- **EXERCISE INPUTS**:
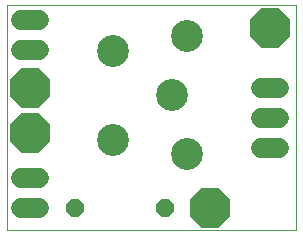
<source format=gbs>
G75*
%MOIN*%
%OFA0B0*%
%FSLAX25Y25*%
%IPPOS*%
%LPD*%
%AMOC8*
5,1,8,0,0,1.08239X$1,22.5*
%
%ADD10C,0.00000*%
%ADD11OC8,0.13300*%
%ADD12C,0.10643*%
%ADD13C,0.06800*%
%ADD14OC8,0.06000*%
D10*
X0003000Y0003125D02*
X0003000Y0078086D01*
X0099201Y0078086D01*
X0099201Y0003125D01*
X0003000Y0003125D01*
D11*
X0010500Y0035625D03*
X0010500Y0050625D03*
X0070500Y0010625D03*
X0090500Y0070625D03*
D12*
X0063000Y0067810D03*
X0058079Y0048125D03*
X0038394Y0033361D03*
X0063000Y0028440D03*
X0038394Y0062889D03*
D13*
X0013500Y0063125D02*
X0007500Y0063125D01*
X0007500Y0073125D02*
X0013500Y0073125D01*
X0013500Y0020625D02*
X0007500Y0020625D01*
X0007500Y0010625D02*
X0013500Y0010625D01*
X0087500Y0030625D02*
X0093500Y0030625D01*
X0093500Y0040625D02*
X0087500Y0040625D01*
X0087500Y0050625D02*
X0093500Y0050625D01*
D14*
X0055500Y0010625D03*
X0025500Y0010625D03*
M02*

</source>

- **WHAT THE TASK ASKS**: All lines from the line containing "X0007500Y0063125D01*" through the last line of the data are to be repeated exactly; no other line belongs in the answer.

- **WORKED SOLUTION**:
X0007500Y0063125D01*
X0007500Y0073125D02*
X0013500Y0073125D01*
X0013500Y0020625D02*
X0007500Y0020625D01*
X0007500Y0010625D02*
X0013500Y0010625D01*
X0087500Y0030625D02*
X0093500Y0030625D01*
X0093500Y0040625D02*
X0087500Y0040625D01*
X0087500Y0050625D02*
X0093500Y0050625D01*
D14*
X0055500Y0010625D03*
X0025500Y0010625D03*
M02*

</source>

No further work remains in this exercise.